The it2 and ai CLIs are Go because they need instant startup (~5ms vs ~200ms for Python), built-in --help with proper formatting, and Cobra's shell completion generation. Anything that runs in hot paths (statusline, hooks) benefits from Go's speed.

How It Compounds

Each tool makes the next tool more useful. The system gets smarter as you use it.

🔄
Sessions Feed Learning
Every error, every fix, every pattern gets captured in learning.db. Future sessions start with that knowledge baked in.
Fork Enables Parallelism
2-second fork + grid supervision means running 5+ sessions with less overhead than one session without tooling.
📈
Supervision Removes Bottlenecks
Auto-approve on forked sessions means AI works while you're not watching.

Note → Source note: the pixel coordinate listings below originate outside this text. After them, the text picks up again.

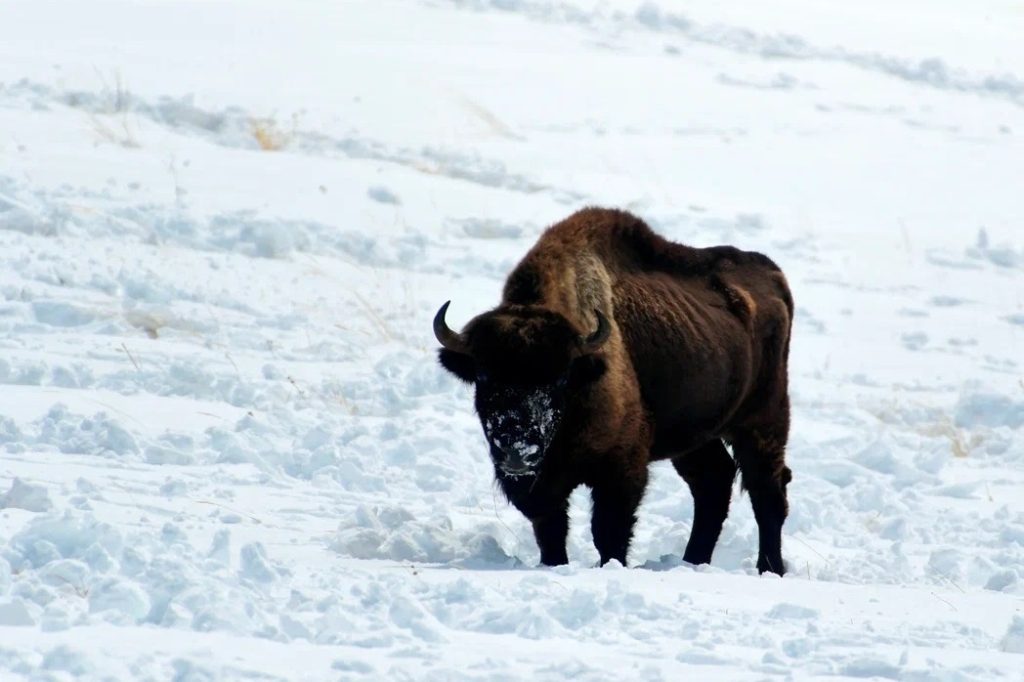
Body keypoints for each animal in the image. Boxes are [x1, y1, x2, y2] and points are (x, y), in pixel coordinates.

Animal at [436, 204, 794, 569]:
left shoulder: (621, 468)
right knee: (713, 484)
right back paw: (693, 561)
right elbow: (551, 529)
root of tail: (773, 276)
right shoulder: (544, 485)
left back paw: (769, 569)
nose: (517, 450)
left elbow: (608, 530)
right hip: (695, 436)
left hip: (761, 421)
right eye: (483, 376)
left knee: (768, 492)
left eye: (560, 378)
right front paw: (556, 564)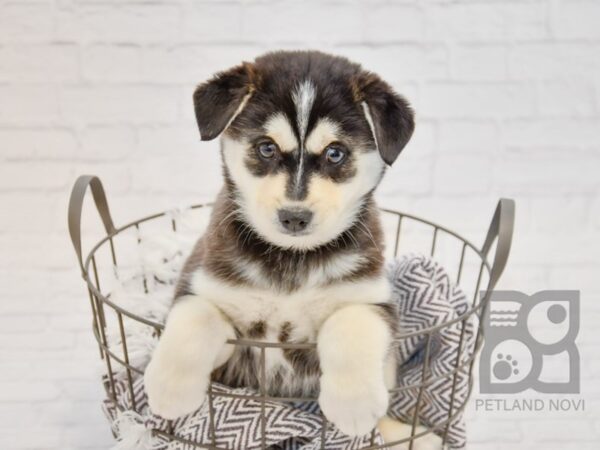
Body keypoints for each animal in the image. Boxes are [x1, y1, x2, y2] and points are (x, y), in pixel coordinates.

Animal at [142, 51, 438, 448]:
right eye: (266, 147)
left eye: (335, 153)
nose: (294, 217)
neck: (292, 259)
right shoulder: (204, 287)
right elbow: (196, 317)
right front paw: (169, 389)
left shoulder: (372, 299)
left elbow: (350, 324)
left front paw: (354, 403)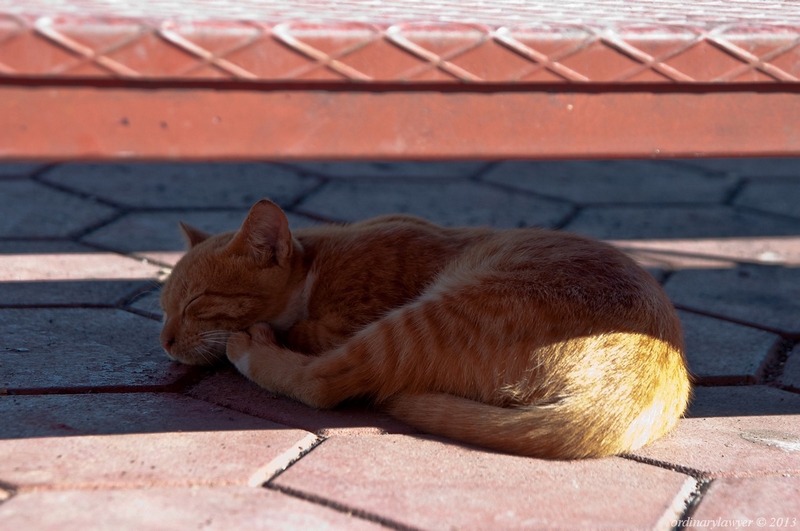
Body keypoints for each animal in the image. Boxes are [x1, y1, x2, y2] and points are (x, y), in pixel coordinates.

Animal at [159, 197, 692, 460]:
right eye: (164, 307)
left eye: (197, 302)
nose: (164, 341)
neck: (319, 262)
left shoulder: (346, 320)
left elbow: (306, 339)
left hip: (423, 320)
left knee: (322, 383)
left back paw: (254, 349)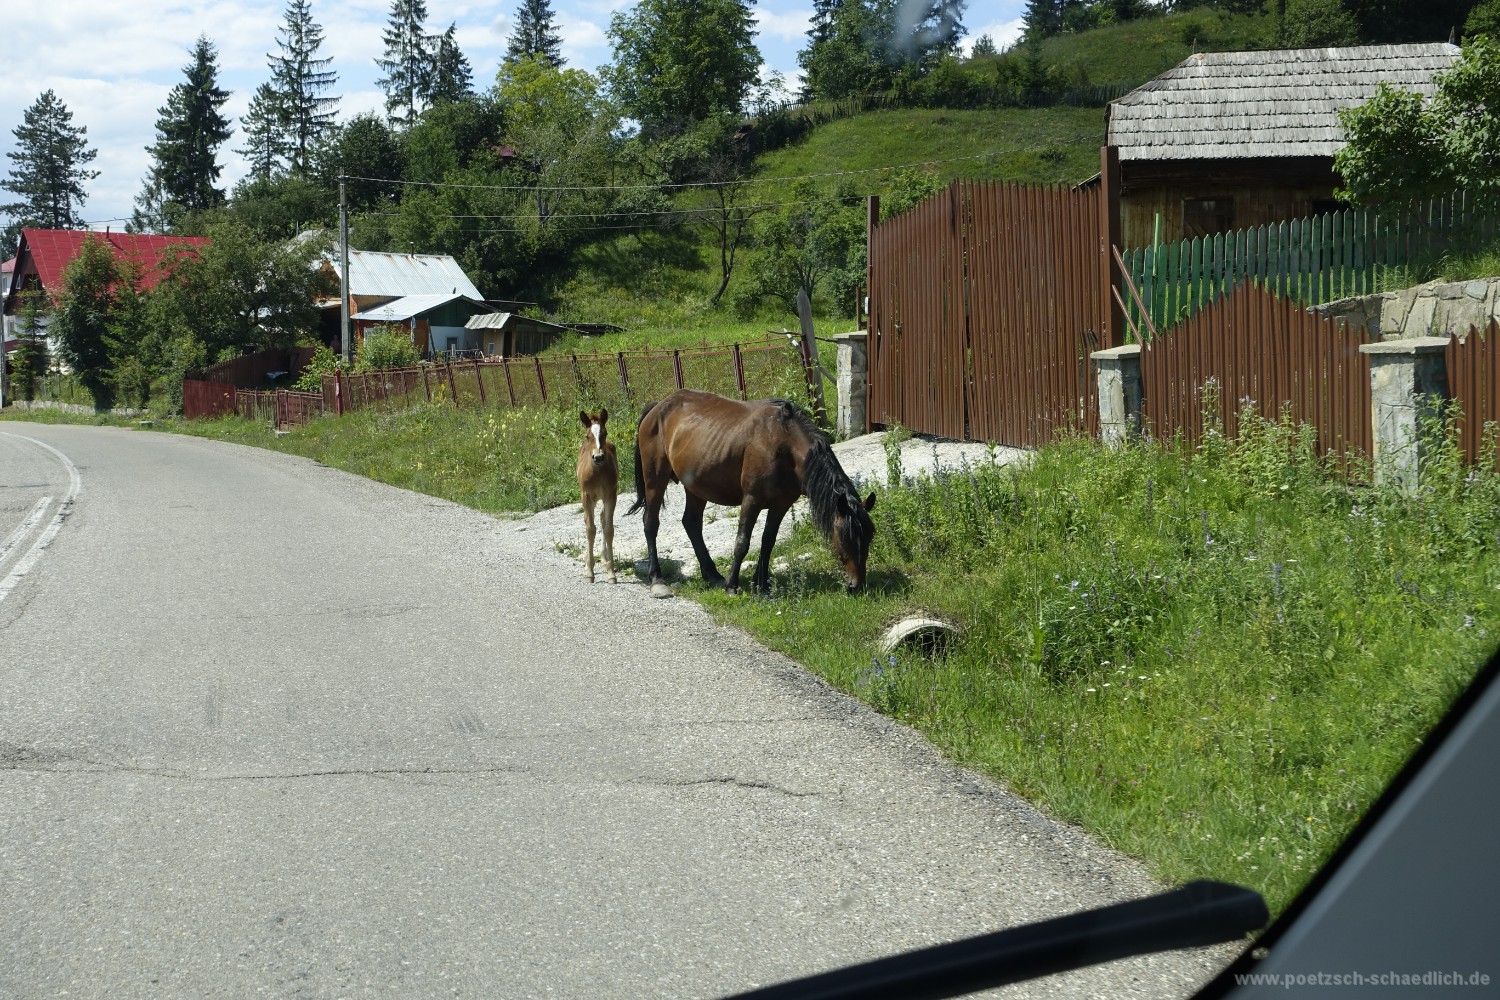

Review results, not permission prompts.
The Meta-Insight

The most productive thing you can build is the thing that makes building everything else faster. A 2-second fork saves 30 seconds per spawn × 20 spawns per day × 365 days = 60 hours per year from a single tool. Multiply across six tools, hooks, and automation — and a solo developer operates at the throughput of a small team.